TOPIC: Research Paper on Ethnic Diversity in Democratic States Assignment

According to Samar Esapzai (2010), "there is no such thing as a true democracy; it is only an ideology created to patronize the middle and lower class into believing that they have freedom of choice, when in reality they are conned under false pretenses." This can be observed through the fact that leadership positions are predominantly occupied by individuals who belong to the elite of the country they live in. As a result, the ones who profit the most out of the dealings their presumably democratic country's leadership perform are none other but the elites, with lower class individuals and a number of ethnic minorities in particular being discriminated.

France is typically seen as a democratic country, this perspective being supported by most of its leaders. However, it has shown significant religious intolerance toward particular religious groups, going against the freedom generally promoted through democracy. There are an estimated five million Muslim individuals presently living in France, making the country responsible for holding the largest population of people belonging to this religious group in all of Western Europe.

In an attempt to have Muslims behave in accordance with supposed French ideals, the French National Assembly implemented a law that no longer allowed Muslim women to wear the burqa (the traditional face-veil) in public. This act is extremely important in demonstrating that the country is not as liberal as most people like to believe. It is of no importance whether or not some individuals consider it immoral for some women to wear such garments. One cannot simply forbid another person to act as he or she wants as long as the latter's actions are not causing any damage to society, to a group, or to an individual in particular. Through banning burqas from being worn in public the French government virtually prevented people from freely expressing feelings that symbolize Islam as a whole. It is as if French authorities are uncomfortable regarding Muslims displaying elements characteristic to their religion in public. In an attempt to prove that this act was reasonable, the French National Assembly claimed that burqa-wearing was equivalent to Islamic extremism and thus against European democratic principles.

Acting in accordance with the saying "you have to break some eggs in order to make an omelet," the French government chose to ban a series of liberties with the presumed purpose of protecting other liberties that are apparently more important than the former. Those who lobby for the veil's banning believe that women are discriminated through the fact that their religion forces them to wear the burqa in public, making them less able to enjoy freedom in a democratic society. The burqa is also believed to be closely related to Islamic extremism, given that it promotes an ideology that directly goes against some of democracy's most treasured principles.

It is difficult to determine whether or not wearing the burqa does indeed undermine the position of women in society. Looking at matters from an impartial perspective makes it clear that the French National Assembly was to a certain degree right in reaching the conclusion that Muslim women are denied a series of liberties through the fact that they have to wear the burqa in public. "For many Muslim women, especially in countries like Saudi Arabia and Afghanistan, the burqa represents oppression. It is forced upon them. Even in Muslim families and communities in the West some women are compelled by threat of force to wear the burqa" (Affairs etrangeres).

INFORMATION GIVEN>
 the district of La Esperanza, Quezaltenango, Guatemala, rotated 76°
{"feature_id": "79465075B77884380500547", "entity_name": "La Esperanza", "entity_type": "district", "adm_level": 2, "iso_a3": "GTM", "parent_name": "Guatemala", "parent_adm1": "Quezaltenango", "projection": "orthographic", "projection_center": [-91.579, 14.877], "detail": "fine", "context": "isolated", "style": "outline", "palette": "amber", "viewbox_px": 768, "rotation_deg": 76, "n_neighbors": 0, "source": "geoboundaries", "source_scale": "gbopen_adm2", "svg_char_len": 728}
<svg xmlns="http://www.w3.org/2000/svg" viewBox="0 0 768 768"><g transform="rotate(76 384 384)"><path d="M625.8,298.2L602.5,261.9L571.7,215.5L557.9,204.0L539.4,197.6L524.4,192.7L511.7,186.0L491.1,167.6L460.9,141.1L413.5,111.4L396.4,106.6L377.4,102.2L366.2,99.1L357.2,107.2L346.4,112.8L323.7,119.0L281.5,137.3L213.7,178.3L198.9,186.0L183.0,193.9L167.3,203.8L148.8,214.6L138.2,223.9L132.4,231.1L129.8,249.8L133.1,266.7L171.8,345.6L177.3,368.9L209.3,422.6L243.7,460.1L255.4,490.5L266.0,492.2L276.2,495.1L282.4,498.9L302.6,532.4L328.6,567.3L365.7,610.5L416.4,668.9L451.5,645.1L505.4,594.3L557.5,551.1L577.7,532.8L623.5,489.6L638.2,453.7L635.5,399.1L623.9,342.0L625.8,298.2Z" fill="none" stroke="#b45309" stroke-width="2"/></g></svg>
==
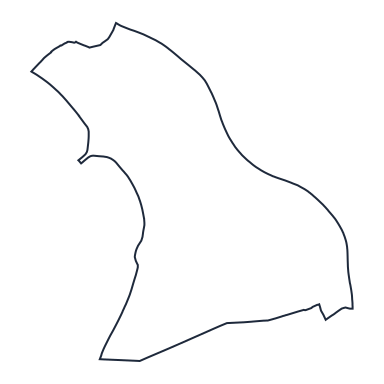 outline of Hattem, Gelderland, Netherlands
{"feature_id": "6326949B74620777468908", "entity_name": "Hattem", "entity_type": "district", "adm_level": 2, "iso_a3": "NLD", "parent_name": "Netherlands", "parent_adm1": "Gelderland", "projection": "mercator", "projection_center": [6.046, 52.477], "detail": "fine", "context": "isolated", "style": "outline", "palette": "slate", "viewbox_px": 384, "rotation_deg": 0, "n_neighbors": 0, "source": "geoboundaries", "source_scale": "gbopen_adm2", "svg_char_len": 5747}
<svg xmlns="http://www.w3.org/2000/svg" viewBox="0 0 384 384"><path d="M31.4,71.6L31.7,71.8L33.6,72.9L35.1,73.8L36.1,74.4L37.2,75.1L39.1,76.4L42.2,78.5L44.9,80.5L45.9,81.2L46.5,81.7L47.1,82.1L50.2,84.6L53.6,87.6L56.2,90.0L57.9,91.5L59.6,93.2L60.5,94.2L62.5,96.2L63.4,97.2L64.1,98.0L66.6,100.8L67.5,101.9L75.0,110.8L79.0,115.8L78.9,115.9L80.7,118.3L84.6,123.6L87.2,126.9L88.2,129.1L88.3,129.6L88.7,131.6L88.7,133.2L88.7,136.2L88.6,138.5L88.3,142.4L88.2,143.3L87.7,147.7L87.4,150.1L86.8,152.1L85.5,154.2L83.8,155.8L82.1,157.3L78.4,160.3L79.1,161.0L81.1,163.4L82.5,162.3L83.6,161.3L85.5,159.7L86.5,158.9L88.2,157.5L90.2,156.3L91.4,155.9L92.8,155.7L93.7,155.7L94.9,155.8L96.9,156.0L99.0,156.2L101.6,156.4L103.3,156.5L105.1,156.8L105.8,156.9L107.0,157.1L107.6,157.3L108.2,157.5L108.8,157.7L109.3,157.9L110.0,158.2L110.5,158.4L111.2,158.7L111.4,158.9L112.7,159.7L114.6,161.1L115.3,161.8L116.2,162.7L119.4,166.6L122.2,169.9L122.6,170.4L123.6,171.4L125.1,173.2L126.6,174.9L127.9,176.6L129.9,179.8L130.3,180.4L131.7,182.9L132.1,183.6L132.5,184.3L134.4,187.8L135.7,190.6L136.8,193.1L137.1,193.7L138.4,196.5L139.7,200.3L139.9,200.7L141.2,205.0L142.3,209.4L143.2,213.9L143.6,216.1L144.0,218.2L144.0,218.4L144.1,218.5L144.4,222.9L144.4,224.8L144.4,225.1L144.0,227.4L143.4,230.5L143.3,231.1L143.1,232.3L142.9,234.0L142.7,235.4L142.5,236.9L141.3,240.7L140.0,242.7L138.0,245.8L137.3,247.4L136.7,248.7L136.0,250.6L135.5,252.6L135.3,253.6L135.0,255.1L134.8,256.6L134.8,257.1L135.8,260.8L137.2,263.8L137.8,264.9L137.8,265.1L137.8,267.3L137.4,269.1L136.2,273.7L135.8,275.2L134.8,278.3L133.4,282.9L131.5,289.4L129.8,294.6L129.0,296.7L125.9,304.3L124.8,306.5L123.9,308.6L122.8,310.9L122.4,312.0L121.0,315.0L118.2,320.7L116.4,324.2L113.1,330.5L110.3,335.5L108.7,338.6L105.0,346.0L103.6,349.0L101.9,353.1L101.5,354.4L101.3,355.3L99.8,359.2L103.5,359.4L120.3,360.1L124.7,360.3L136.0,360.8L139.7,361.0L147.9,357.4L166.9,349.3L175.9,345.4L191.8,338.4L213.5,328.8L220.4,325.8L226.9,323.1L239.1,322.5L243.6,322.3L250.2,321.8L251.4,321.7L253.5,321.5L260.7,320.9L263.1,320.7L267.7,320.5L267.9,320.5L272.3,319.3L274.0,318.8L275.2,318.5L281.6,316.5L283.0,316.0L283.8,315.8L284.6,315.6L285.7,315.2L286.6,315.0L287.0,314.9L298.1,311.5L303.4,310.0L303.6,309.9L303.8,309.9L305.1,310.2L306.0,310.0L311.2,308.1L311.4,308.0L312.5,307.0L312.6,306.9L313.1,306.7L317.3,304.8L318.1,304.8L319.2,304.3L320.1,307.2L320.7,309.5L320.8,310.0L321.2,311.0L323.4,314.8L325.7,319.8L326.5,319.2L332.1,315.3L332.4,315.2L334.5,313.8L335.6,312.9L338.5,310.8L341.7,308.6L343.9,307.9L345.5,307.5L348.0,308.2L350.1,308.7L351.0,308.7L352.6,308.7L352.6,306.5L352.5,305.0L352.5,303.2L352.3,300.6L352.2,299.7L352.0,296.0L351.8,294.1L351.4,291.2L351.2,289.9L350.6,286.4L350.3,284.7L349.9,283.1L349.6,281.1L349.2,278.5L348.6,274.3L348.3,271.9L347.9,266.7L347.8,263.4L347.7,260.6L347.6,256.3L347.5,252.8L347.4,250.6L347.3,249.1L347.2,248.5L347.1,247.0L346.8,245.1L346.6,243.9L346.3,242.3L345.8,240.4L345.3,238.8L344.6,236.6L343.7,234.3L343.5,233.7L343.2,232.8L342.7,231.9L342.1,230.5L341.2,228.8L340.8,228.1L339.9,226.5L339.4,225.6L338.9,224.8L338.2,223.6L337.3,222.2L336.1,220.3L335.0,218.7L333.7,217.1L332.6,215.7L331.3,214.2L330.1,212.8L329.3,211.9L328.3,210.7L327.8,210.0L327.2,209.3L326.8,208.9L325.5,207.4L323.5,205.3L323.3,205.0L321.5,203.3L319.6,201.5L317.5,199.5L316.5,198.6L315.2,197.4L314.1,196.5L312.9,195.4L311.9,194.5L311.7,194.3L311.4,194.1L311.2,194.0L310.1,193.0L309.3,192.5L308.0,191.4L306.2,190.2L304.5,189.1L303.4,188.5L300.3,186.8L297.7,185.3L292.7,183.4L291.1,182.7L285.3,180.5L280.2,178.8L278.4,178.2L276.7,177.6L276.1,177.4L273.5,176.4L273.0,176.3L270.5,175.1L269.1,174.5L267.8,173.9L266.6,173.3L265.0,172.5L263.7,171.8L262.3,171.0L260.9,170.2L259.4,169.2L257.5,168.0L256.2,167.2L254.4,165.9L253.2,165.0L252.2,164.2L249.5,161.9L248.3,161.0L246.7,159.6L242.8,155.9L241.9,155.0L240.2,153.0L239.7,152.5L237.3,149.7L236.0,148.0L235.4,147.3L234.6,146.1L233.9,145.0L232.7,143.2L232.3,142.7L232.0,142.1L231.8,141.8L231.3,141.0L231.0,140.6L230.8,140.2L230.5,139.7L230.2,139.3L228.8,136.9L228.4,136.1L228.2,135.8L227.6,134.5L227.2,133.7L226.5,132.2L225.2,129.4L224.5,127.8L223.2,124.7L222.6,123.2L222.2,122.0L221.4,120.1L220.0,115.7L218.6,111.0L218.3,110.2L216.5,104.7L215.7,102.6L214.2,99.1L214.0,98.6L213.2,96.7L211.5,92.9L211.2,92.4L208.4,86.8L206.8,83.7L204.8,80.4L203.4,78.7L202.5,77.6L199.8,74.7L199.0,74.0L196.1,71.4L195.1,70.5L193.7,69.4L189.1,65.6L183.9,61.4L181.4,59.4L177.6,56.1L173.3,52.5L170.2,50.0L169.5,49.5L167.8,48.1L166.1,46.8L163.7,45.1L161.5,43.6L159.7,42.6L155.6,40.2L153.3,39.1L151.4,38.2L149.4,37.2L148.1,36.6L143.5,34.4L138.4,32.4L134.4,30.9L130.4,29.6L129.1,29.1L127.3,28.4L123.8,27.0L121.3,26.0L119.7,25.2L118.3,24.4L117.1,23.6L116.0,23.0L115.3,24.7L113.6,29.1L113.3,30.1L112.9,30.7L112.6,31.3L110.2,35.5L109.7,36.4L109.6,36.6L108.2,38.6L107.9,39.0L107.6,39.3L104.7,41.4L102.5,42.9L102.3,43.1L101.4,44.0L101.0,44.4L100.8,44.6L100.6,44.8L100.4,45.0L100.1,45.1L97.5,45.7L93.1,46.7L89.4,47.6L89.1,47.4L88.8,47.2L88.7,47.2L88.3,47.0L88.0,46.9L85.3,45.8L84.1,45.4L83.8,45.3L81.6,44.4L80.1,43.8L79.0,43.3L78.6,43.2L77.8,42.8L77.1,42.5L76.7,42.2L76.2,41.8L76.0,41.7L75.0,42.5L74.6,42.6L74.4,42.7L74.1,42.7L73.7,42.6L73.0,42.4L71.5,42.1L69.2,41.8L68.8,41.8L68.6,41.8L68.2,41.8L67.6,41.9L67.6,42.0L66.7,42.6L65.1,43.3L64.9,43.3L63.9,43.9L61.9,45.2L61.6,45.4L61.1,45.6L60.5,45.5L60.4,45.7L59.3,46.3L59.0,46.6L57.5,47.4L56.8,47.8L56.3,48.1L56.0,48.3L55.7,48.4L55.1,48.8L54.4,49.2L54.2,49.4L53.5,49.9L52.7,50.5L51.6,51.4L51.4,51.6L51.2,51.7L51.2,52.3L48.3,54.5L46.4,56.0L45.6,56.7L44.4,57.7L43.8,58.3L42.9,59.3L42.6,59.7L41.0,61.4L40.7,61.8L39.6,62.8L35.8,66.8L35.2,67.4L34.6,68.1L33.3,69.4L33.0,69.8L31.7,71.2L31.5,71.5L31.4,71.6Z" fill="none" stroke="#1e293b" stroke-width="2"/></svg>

WRITTEN TASKS>
**a.** From the essay on ethnic diversity in democratic states, extract the passage starting at "France is typically" and ending at "of Western Europe.".
**b.** Extend the essay on ethnic diversity in democratic states, picking up after its final sentence.
The data have no connection to the essay on ethnic diversity in democratic states.

EXERCISE RESULTS>
**a.**
France is typically seen as a democratic country, this perspective being supported by most of its leaders. However, it has shown significant religious intolerance toward particular religious groups, going against the freedom generally promoted through democracy. There are an estimated five million Muslim individuals presently living in France, making the country responsible for holding the largest population of people belonging to this religious group in all of Western Europe.

**b.**
In order to assist Muslim women in the condition, authorities should have gotten actively engaged in presenting these individuals with freedom of choice and with education concerning how wearing the burqa should not be something compulsory. By simply interdicting wearing the burqa, the government did nothing but to prove that it was not prepared to deal with such a situation and that it can easily fall victim to putting across inequitable behavior. The French National Assembly has failed to observe what the real problems within extremist Islam are. Instead of looking into the problem and discovering that Muslim women were actually subjected to great distress at home-having to deal with conjugal violence, obligatory marriages, and a reduced ability to become economically independent, the French government appears to be primarily interested in removing surface problems.

One of the main problems related to this condition is the fact that many people continue to associate the burqa with extremist Islam. Some believe that a woman who willingly accepts wearing a veil is also willing to accept Islamic extremist laws and that she is capable of doing anything in order to behave in agreement with her religion. Even with the fact that many Westerners might feel that the burqa and several Islamic values are immoral, this does not give them the right to impose their moral system on Muslims. If the masses were to be offended with a particular person wearing ugly clothes, this would give them the right to stop the respective person from wearing the garments he or she wants to. Through the behavior that it took on, the French National Assembly came to be a religious authority, practically gaining the right to decide what is and what is not permitted in certain religions.

A ban on the burqa means much more than just preventing Muslim women from wearing the face-veil in public, as it actually serves as a tool to influence Muslims in France to feel less safe in the country and to become even more alienated from the Western World. In spite of the difficulties it encountered in trying to impose what it felt were democratic principles, the French government is nonetheless aware of the ethnic diversity present in the country and of the fact that it needs to devise a series of programs meant to successfully integrate non-French individuals in the community. Immediately after Barrack Obama's election in the United States' leadership, French president Nicholas Sarkozy saw the opportunity of implementing several laws that would assist ethnic minorities in France. This however proved to be particularly difficult because of the country's previous policies regarding non-French individuals. France was typically concerned about devising programs that would present ethnic minorities with equal rights, but it did not previously involve a great deal of effort in seeing that people belonging to particular ethnic minorities were treated as equals.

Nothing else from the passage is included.